The Future Of Work: What It Will Mean For You
Indranil Roy, Executive Director in the Human Capital practice at Deloitte Consulting
A fact-filled talk about how companies need to and can navigate the big changes innovation brings to their workforce in terms of up-skilling, training and development. And why we all need to be constantly, looking at the future and up-grading our skillset.
Panel Discussion - Human Potential Vs Innovation
Hosted by Davina Ho, Partnership Panvestor, Panarchy Partners
Stephanie Nash, Chief People Officer, ChapmanCG
Amer Iqbal, Innovation Consultant and author of "The Five Ways to Innovate"
Dr Mark Hon, Entrepreneur and Investor, Founder of Sugar Venture Capital
Great insights from our expert panel on the interplay between human capital and innovation within an organisation and how to develop innovation through programs, processes, learning and development or build that capability through M&A.
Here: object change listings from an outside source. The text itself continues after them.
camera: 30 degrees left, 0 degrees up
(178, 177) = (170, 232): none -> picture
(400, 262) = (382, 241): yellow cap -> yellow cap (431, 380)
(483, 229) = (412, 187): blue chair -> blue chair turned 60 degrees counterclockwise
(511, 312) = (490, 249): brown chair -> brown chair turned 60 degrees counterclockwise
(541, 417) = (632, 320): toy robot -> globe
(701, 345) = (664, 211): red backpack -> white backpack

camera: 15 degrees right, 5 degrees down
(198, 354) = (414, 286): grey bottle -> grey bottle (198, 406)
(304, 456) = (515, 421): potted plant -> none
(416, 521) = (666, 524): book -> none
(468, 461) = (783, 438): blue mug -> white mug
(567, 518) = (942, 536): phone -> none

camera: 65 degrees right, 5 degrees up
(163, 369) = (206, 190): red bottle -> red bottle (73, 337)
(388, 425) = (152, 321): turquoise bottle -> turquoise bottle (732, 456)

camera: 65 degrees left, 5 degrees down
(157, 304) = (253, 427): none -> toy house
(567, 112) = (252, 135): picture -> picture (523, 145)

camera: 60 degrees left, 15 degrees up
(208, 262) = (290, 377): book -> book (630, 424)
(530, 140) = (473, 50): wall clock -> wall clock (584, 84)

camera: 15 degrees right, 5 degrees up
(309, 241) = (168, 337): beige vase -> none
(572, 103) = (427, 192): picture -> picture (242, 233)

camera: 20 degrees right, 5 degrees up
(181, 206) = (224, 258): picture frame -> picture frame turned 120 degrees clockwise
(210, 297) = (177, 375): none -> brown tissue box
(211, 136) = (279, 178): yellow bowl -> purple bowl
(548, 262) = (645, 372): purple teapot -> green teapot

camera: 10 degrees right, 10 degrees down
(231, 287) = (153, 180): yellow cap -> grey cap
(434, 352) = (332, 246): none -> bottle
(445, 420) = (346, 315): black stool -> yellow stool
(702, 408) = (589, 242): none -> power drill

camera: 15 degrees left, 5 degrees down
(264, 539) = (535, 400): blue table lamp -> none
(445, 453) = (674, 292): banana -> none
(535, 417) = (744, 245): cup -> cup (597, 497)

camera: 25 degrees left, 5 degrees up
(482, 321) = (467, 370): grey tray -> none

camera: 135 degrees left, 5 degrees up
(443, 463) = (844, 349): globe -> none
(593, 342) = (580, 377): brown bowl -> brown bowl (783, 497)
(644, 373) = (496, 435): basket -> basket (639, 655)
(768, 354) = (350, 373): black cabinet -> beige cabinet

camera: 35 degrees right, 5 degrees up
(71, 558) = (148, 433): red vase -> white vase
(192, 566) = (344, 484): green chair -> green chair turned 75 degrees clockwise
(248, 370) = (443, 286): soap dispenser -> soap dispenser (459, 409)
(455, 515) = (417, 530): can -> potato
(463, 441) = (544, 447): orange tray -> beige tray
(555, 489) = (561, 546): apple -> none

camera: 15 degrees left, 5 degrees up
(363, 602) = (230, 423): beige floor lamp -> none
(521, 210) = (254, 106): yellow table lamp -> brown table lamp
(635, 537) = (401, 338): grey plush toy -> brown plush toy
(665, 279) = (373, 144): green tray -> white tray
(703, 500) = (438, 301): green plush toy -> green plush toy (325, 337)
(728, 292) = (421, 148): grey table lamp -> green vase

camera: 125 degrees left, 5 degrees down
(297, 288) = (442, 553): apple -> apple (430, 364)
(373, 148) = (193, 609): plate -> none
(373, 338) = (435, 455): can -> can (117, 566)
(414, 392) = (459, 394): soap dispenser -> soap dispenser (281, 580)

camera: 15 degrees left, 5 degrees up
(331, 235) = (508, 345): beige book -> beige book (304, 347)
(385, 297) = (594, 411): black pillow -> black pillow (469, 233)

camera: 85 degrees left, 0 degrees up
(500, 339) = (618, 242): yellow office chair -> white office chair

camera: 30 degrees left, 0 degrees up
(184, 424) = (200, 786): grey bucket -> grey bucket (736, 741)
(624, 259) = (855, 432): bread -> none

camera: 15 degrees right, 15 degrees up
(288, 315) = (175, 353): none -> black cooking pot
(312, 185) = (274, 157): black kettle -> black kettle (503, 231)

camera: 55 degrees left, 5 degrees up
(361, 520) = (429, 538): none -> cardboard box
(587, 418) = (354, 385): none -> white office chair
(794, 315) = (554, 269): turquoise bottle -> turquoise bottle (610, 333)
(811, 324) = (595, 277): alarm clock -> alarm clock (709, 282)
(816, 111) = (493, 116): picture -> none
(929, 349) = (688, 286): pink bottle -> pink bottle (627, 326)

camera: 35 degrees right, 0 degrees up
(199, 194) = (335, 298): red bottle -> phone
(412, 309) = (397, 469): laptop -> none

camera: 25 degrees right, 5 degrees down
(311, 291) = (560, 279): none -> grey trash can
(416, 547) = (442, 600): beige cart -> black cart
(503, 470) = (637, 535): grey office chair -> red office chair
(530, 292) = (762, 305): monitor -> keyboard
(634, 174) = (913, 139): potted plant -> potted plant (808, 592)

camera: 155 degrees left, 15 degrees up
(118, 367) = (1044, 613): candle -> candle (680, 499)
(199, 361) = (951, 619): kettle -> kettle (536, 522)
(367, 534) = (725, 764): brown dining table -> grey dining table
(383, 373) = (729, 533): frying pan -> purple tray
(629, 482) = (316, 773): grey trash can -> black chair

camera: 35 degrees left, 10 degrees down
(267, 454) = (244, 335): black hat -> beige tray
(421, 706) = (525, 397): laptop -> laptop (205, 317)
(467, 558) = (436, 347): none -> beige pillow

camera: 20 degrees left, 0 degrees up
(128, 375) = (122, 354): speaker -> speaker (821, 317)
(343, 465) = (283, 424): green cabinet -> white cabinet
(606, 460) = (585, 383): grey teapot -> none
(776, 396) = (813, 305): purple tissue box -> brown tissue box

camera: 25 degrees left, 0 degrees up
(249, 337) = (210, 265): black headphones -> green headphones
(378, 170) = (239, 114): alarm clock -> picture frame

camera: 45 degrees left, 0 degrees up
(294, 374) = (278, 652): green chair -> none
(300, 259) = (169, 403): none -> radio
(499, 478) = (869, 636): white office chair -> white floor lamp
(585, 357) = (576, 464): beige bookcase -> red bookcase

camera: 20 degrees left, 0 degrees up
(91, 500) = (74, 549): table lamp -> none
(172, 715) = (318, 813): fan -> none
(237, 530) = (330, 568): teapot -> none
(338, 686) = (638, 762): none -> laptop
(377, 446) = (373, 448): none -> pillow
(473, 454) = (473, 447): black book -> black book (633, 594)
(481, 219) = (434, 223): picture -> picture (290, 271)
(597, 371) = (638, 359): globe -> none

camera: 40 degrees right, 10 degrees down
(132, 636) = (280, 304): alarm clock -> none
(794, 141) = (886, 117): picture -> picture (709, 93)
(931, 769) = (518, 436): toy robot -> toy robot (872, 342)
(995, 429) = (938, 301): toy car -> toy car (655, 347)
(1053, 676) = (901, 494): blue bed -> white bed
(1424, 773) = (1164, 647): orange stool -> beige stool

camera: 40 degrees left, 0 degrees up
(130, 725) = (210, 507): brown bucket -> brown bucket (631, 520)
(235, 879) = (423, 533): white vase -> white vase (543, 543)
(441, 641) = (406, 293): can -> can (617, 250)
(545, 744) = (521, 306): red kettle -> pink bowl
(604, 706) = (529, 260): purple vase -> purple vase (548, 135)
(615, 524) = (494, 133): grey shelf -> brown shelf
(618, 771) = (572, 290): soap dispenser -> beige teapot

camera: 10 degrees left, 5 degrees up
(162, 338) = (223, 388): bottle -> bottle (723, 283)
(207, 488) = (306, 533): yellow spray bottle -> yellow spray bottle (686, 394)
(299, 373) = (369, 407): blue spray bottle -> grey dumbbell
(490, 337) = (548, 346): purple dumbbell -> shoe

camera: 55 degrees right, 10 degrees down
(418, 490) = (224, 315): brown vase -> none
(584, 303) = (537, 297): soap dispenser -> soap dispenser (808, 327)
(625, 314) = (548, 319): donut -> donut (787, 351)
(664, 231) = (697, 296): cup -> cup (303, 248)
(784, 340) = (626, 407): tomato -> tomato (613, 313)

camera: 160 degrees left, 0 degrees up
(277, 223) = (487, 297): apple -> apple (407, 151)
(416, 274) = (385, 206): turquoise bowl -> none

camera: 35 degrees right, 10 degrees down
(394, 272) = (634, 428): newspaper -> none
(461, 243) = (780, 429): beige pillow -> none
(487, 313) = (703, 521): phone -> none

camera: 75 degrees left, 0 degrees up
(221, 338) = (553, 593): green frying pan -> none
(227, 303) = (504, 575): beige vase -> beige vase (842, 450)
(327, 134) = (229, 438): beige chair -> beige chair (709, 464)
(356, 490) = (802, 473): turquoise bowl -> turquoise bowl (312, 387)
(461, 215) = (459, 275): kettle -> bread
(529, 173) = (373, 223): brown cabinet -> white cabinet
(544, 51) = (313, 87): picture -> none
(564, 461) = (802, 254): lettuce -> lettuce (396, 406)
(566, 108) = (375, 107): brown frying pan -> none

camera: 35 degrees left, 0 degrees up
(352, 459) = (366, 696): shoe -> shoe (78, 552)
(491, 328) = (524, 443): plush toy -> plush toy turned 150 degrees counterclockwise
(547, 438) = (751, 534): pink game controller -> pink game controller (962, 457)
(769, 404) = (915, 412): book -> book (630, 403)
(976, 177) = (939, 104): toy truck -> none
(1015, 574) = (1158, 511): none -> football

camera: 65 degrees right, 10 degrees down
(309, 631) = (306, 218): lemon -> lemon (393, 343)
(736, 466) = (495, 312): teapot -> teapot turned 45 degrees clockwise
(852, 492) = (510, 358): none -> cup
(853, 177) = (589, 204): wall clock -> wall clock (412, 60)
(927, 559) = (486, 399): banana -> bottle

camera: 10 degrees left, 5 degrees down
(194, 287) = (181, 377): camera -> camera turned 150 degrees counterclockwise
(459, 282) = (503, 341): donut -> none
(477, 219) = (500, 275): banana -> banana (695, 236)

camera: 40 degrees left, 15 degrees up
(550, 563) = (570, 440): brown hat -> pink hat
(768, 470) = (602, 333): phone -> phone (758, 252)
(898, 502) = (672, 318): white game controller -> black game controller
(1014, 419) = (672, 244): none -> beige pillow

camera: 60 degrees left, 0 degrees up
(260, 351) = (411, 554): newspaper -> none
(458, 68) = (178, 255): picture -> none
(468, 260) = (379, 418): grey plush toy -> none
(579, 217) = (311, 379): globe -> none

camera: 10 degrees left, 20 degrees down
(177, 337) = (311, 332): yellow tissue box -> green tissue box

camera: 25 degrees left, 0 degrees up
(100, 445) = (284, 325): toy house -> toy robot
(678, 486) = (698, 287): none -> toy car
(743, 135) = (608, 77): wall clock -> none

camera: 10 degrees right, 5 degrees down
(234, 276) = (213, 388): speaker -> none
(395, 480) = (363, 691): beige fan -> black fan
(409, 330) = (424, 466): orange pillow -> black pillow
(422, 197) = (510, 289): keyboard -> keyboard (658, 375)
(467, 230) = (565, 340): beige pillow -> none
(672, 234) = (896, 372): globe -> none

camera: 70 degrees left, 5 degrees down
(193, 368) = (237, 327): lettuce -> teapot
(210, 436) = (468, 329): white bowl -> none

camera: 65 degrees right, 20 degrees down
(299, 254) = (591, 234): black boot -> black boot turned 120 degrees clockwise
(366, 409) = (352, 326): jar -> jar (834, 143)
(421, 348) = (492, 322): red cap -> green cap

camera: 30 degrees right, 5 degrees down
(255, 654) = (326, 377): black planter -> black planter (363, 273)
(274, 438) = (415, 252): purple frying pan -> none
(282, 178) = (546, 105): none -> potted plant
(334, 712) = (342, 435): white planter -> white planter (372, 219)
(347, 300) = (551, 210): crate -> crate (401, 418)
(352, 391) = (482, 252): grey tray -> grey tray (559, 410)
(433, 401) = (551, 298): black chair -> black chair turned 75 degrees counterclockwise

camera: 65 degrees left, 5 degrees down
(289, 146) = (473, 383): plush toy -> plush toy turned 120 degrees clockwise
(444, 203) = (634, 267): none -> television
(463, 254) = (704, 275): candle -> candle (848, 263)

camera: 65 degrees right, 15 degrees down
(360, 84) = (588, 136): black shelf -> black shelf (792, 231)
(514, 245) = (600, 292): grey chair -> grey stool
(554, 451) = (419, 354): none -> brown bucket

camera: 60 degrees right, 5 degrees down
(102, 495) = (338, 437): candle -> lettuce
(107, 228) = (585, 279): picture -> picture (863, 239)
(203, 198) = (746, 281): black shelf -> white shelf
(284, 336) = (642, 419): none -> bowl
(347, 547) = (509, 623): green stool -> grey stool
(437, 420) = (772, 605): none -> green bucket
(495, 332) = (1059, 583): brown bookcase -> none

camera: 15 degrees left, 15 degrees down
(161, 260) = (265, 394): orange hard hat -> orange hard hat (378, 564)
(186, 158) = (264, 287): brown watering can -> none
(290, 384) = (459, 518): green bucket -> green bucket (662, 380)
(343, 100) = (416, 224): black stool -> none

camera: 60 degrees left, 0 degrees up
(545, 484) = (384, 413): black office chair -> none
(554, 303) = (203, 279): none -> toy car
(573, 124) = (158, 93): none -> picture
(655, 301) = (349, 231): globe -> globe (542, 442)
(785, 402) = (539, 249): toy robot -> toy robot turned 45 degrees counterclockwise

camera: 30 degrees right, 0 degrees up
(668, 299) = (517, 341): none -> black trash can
“Our average employee at telco like ourselves is between the ages of 45 and 50… whereas the average employee in an internet business is 25. So we operate on two different planets, two different paradigms… and we have to learn how to value those two employees and the same management team has to deal with those situations. Unless you are able to address the needs of reskilling, upskilling, training these different employees in the same group we would not be able to sustain what we do.”